14 dezembro 2007

CELULAR, MEU AMOR

ANNA VERONICA MAUTNER

Todos o amam e até o exibem com orgulho. Ao mesmo tempo, como se se tratasse de um garoto mimado e endiabrado, todos nós prometemos discipliná-lo. Em vão. Quem é e donde vem esse "enfant gâté", esse bem-amado, razão de tanto orgulho, mas que não se sujeita a ser burocratizado? Nossos esforços não adiantam -ele escapa sempre. Na sala de aula e durante espetáculos, ele é proibido. Tem hora em que precisa ser calado. O som de sua lamúria atrapalha, se bem que possa ser substituído pelo seu gesto de espernear.
Entrou na vida de todos nós pela porta da frente e ganha, a cada dia, mais competências. Já é capaz de calcular, escrever e substituir o computador captando e-mails, baixando músicas e registrando imagens de nossas vidas. E nem podemos dizer que só falta falar, pois trata-se justamente de um falador.

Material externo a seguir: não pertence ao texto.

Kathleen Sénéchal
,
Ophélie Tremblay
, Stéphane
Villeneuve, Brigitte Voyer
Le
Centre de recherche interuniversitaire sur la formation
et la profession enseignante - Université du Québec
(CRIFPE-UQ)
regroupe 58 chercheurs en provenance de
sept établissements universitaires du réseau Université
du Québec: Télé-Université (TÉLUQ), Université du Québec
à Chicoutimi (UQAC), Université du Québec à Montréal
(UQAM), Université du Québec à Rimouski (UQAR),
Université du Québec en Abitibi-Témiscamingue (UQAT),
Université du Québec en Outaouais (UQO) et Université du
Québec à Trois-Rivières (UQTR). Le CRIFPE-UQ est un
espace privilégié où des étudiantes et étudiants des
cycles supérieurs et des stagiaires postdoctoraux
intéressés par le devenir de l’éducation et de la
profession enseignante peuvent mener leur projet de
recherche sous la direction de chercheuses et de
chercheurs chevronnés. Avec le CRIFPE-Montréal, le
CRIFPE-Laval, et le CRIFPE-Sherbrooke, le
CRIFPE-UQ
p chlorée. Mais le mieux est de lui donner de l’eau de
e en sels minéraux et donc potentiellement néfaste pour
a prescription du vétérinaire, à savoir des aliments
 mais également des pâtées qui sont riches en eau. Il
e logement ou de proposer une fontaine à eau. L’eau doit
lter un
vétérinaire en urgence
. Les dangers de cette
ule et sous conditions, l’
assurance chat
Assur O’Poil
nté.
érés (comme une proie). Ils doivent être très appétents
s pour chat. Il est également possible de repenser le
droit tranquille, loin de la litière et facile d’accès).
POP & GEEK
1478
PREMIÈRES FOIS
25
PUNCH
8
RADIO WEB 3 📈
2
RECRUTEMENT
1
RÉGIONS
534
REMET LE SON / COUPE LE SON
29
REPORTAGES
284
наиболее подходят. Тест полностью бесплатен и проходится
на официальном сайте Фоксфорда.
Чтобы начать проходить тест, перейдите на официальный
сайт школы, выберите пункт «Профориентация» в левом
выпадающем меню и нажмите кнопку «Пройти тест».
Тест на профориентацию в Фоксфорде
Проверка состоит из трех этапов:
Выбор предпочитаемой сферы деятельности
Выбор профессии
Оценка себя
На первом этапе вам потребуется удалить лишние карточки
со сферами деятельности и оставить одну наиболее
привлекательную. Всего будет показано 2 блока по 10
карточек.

Falo do celular.
Este gracioso intruso vai invadindo nosso cotidiano, resistindo a todo processo disciplinatório. Pois, se perdesse a rebeldia, deixaria de ser ele mesmo. A relação de cada um de nós com o celular é pessoal, intransferível e plena de amor e ódio. Mesmo que alguns queiram eliminá-lo, é difícil resistir a seus apelos. Sonhamos com um controle maior sobre ele do que aquele que temos. Queremos estar conectados e, ao mesmo tempo, queremos isolamento e sossego. Impossível!
Podemos desligá-lo, mas não a sua existência virtual -durante seu aparente sono, tudo é anotado na sua caixa postal. Não é só essa sua virtualidade que nos atrai, muito mais interessante é a sua rebeldia. Mudando de assunto, mas ainda dentro da mesma preocupação com a autonomia, queria falar do que de mais precioso acarinhamos: nosso tempo livre. Livres são as horas de improvisar, de ficar à toa -sem dever e sem culpa. Isso é raro.
Hoje não passeamos: caminhamos, porque faz bem à saúde. Lemos menos por prazer e mais para nos informarmos. Até cuidar do corpo deixou de ser uma precaução médica ou uma atividade prazerosa e passou a ser dever de todo cidadão. Conseguimos enquadrar o que antes era livre. Como agüentar, então, a presença impertinente, real e virtual, do celular? Ele vai invadindo tudo. Surpreende-nos quando funciona e quando não funciona também. Sair sem o celular é garantia de levar um pito. Bateria descarregada depõe contra o usuário. Atender o celular durante conversas ou refeições pega mal com os presentes.
Não atender pega mal com os ausentes. Quando grita, atrapalha os outros; quando só treme, também. Se cala, nos sentimos abandonados; se o desligamos, pode nos dar a sensação de que deixamos de existir. Gostaria de dizer que meu celular é um último reduto não controlado (pena que não é).
No meu cotidiano, eu o sinto indomado. Vai nos criando probleminhas depois de probleminhas, como um garoto endiabrado. Difícil imaginar a vida sem celular. Afinal, a facilidade de acharmos uns aos outros a qualquer momento tornou-se um "must". É um resquício de irreverência nessa nossa vida tão ordenada.
O celular não pediu passagem, como fazem os abre-alas das escolas de samba, nem pede licença para fazer parte do nosso "eu sou". Enquanto tenho celular, existo.